Salix – Weide

Das erste Gehölz das den Bienen zahlreich Nahrung bietet. Viele Arten kommen wild in unseren Breiten vor, andere zieren unsere Gärten. Sie sind ein  unerschütterliches Symbol für Frühling.

Weiden zählen zu den ältesten voreiszeitlichen Blütenpflanzen und sie sind einmalig in ihrer Vielfalt. Es gibt 300-500Arten, von denen immerhin noch 37 in Mitteleuropa heimisch sind.
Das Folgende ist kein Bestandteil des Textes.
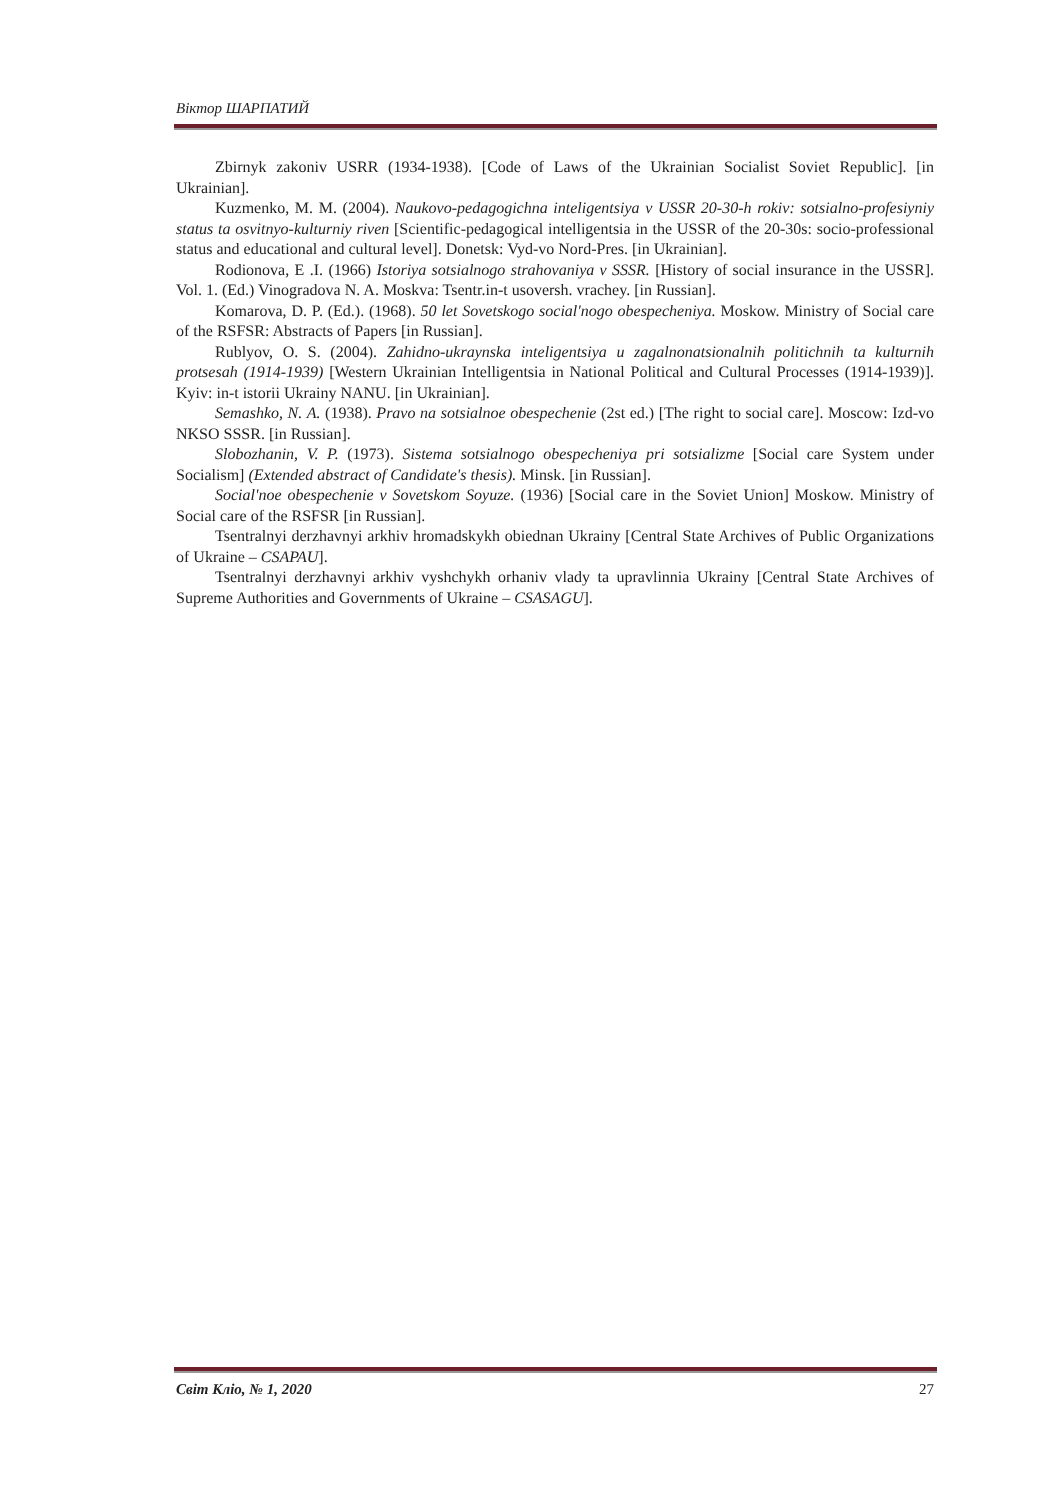Віктор ШАРПАТИЙ
Zbirnyk zakoniv USRR (1934-1938). [Code of Laws of the Ukrainian Socialist Soviet Republic]. [in Ukrainian].
Kuzmenko, M. M. (2004). Naukovo-pedagogichna inteligentsiya v USSR 20-30-h rokiv: sotsialno-profesiyniy status ta osvitnyo-kulturniy riven [Scientific-pedagogical intelligentsia in the USSR of the 20-30s: socio-professional status and educational and cultural level]. Donetsk: Vyd-vo Nord-Pres. [in Ukrainian].
Rodionova, E .I. (1966) Istoriya sotsialnogo strahovaniya v SSSR. [History of social insurance in the USSR]. Vol. 1. (Ed.) Vinogradova N. A. Moskva: Tsentr.in-t usoversh. vrachey. [in Russian].
Komarova, D. P. (Ed.). (1968). 50 let Sovetskogo social'nogo obespecheniya. Moskow. Ministry of Social care of the RSFSR: Abstracts of Papers [in Russian].
Rublyov, O. S. (2004). Zahidno-ukraynska inteligentsiya u zagalnonatsionalnih politichnih ta kulturnih protsesah (1914-1939) [Western Ukrainian Intelligentsia in National Political and Cultural Processes (1914-1939)]. Kyiv: in-t istorii Ukrainy NANU. [in Ukrainian].
Semashko, N. A. (1938). Pravo na sotsialnoe obespechenie (2st ed.) [The right to social care]. Moscow: Izd-vo NKSO SSSR. [in Russian].
Slobozhanin, V. P. (1973). Sistema sotsialnogo obespecheniya pri sotsializme [Social care System under Socialism] (Extended abstract of Candidate's thesis). Minsk. [in Russian].
Social'noe obespechenie v Sovetskom Soyuze. (1936) [Social care in the Soviet Union] Moskow. Ministry of Social care of the RSFSR [in Russian].
Tsentralnyi derzhavnyi arkhiv hromadskykh obiednan Ukrainy [Central State Archives of Public Organizations of Ukraine – CSAPAU].
Tsentralnyi derzhavnyi arkhiv vyshchykh orhaniv vlady ta upravlinnia Ukrainy [Central State Archives of Supreme Authorities and Governments of Ukraine – CSASAGU].
Світ Кліо, № 1, 2020 27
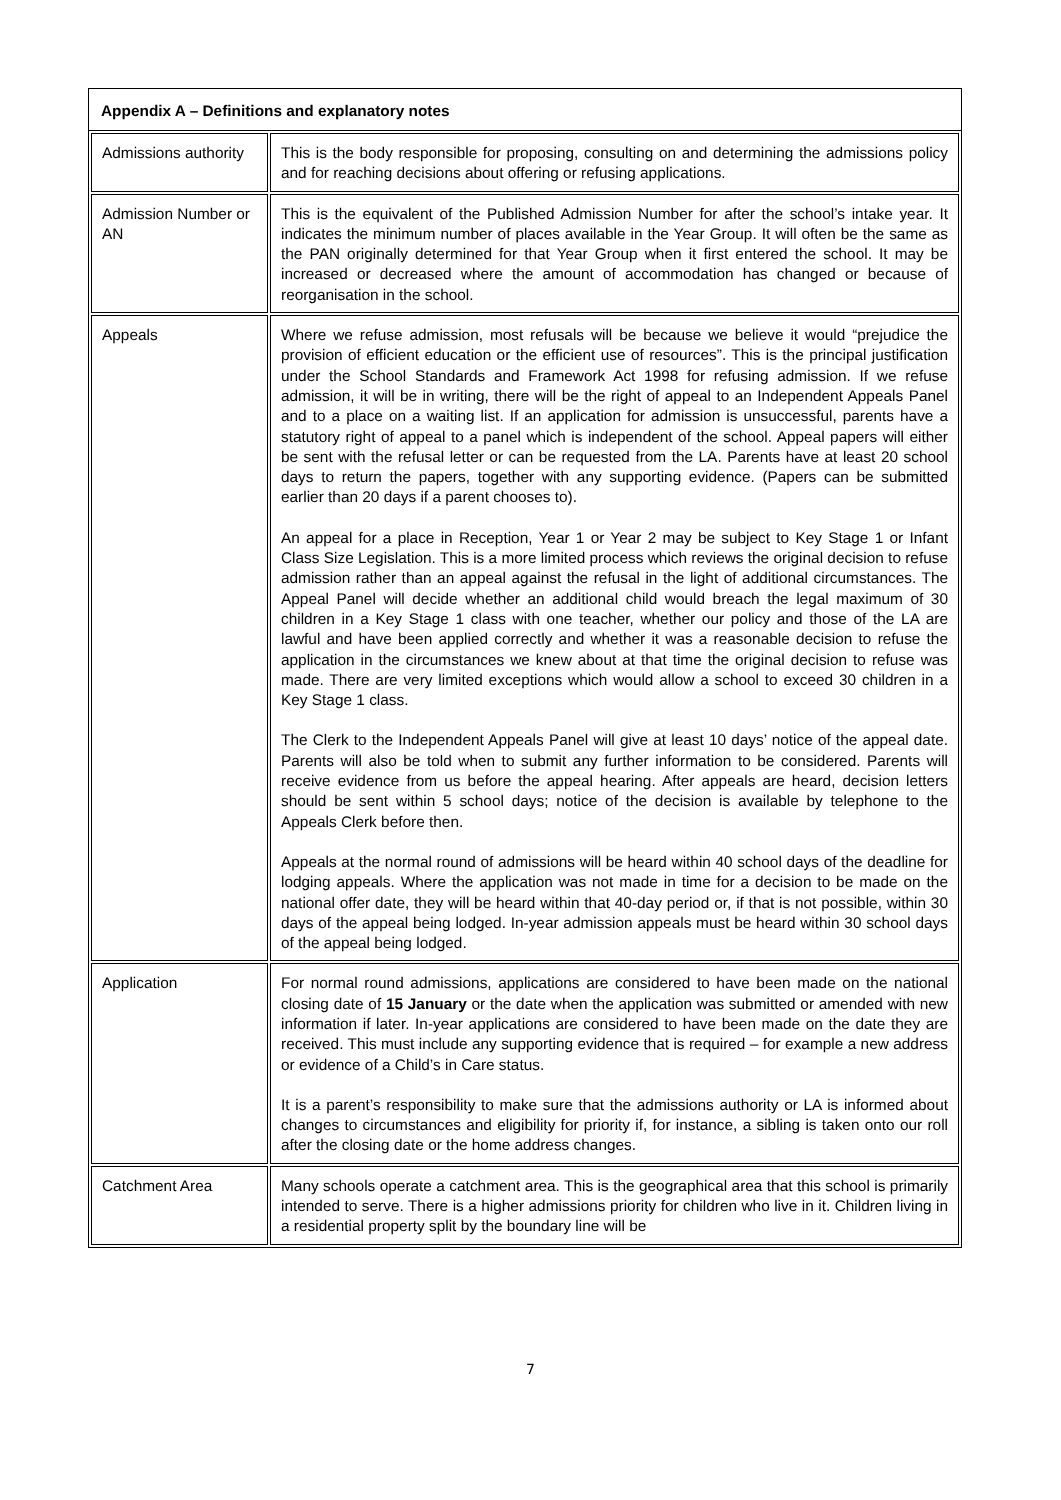Appendix A – Definitions and explanatory notes
| Admissions authority | This is the body responsible for proposing, consulting on and determining the admissions policy and for reaching decisions about offering or refusing applications. |
| Admission Number or AN | This is the equivalent of the Published Admission Number for after the school’s intake year. It indicates the minimum number of places available in the Year Group. It will often be the same as the PAN originally determined for that Year Group when it first entered the school. It may be increased or decreased where the amount of accommodation has changed or because of reorganisation in the school. |
| Appeals | Where we refuse admission, most refusals will be because we believe it would “prejudice the provision of efficient education or the efficient use of resources”. This is the principal justification under the School Standards and Framework Act 1998 for refusing admission. If we refuse admission, it will be in writing, there will be the right of appeal to an Independent Appeals Panel and to a place on a waiting list. If an application for admission is unsuccessful, parents have a statutory right of appeal to a panel which is independent of the school. Appeal papers will either be sent with the refusal letter or can be requested from the LA. Parents have at least 20 school days to return the papers, together with any supporting evidence. (Papers can be submitted earlier than 20 days if a parent chooses to). An appeal for a place in Reception, Year 1 or Year 2 may be subject to Key Stage 1 or Infant Class Size Legislation. This is a more limited process which reviews the original decision to refuse admission rather than an appeal against the refusal in the light of additional circumstances. The Appeal Panel will decide whether an additional child would breach the legal maximum of 30 children in a Key Stage 1 class with one teacher, whether our policy and those of the LA are lawful and have been applied correctly and whether it was a reasonable decision to refuse the application in the circumstances we knew about at that time the original decision to refuse was made. There are very limited exceptions which would allow a school to exceed 30 children in a Key Stage 1 class. The Clerk to the Independent Appeals Panel will give at least 10 days’ notice of the appeal date. Parents will also be told when to submit any further information to be considered. Parents will receive evidence from us before the appeal hearing. After appeals are heard, decision letters should be sent within 5 school days; notice of the decision is available by telephone to the Appeals Clerk before then. Appeals at the normal round of admissions will be heard within 40 school days of the deadline for lodging appeals. Where the application was not made in time for a decision to be made on the national offer date, they will be heard within that 40-day period or, if that is not possible, within 30 days of the appeal being lodged. In-year admission appeals must be heard within 30 school days of the appeal being lodged. |
| Application | For normal round admissions, applications are considered to have been made on the national closing date of 15 January or the date when the application was submitted or amended with new information if later. In-year applications are considered to have been made on the date they are received. This must include any supporting evidence that is required – for example a new address or evidence of a Child’s in Care status. It is a parent’s responsibility to make sure that the admissions authority or LA is informed about changes to circumstances and eligibility for priority if, for instance, a sibling is taken onto our roll after the closing date or the home address changes. |
| Catchment Area | Many schools operate a catchment area. This is the geographical area that this school is primarily intended to serve. There is a higher admissions priority for children who live in it. Children living in a residential property split by the boundary line will be |
7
Die wohl bekannteste Weide im Gartenbereich ist die Kätzchenweide (Salix caprea “Mas“), sie wächst als Großstrauch oder kleiner Baum und wächst recht schnell. Sie wird bis 8m hoch, männliche große gelbe Kätzchen erscheinen ab März, sie blüht reich und duftet zudem zart. Sie wächst auf allen trocknen bis nassen Böden(stark sauer bis schwach alkalisch)und ist sonnenliebend.

 

Praktischer für kleine Gärten ist die Hängekätzchenweide (Salix caprea “Pendula“). Sie ist ein kleinkroniger Zierbaum, dessen Zweige bis zum Boden herabhängen können. Sie ist je nach Veredlungshöhe 0,80-2,50m hoch und hat unspektakuläres graugrünes Laub, ein Blickfang ist sie ab März/April, wenn an den Vorjahrestrieben goldgelbe männliche Blüten erscheinen, die zart duften und zahlreiche Insekten anlocken.

 

Die Zierweide Salix integra “Hakuro nishiki“ (Harlekinweide/Japanweide) ist als Strauch, meist jedoch Stamm mit unterschiedlicher Veredlungshöhe und rund geschnittener Krone erhältlich. Ihre zarten grünweißen Blätter und der an sonnigen Standorten rosa Austrieb lassen sie wirken als blühe sie das ganze Jahr. Ihre hohe Schnittverträglichkeit und einfache Pflege machen sie zu einem beliebten Gehölz auch für kleine Gärten. Sie hat keine besonderen Ansprüche an den Boden, sollte aber weder austrocknen noch staunass stehen.

 

Die Korkenzieherweide (Salix matsudana “Tortusa“) wächst sehr stark, als Strauch oder Baum bis 4m Höhe, ganz alte Exemplare auch höher. Sie findet in der Floristik und Ostersträußen Verwendung und ziert besonders im Winter mit den gedrehten gelblichen Zweigen und ist sehr schnittverträglich.

 

Die Japanische Drachenweide (Salix sachalinensis “Sekka“) kennt man mit ihren gedrehten und kurios abgeflachten Zweigen fast ausschließlich als Schnitt, in Sträußen und extravaganten Gebinden. Sie ist frosthart und wächst eher strauchig. Ihre Kätzchen lösen die Deckschuppen schon im November und lassen die Kätzchen silbrig glänzen. Sie blüht im März/April.

 

Die Trauerweide (Salix alba “Tristis“) ist ein malerisch anmutender Baum, der bis 15/20m hoch werden kann. Die gelblich-braune Rinde und die noch gelber leuchtenden Triebe machen sie zu einer weithin leuchtenden Winterschönheit unter deren tief hängenden Zweigen sich manch Gärtner eine natürliche Laube für den Rückzug vor der Sommersonne sucht. Sie blüht unscheinbar gelbgrün im April zusammen mit dem hellgrünen Austrieb-das Herbstlaub ist gelblich. Sie bevorzugt leicht feuchte Böden, verträgt auch trockene Standorte, bildet jedoch ein weitläufiges oberflächliches Wurzelsystem, was ein Unterpflanzen und die Kultur auf kleinen Flächen.

 

Die heimischen Weiden unterscheidet man nach der Blütezeit in zwei Gruppen. Frühlings-(blühen vorm Blattaustrieb) und Sommerweiden(blühen während oder weit nach dem Blattaustrieb).Alle heimischen Weiden sind getrenntgeschlechtlich zweihäusig, also entweder männlich oder weiblich.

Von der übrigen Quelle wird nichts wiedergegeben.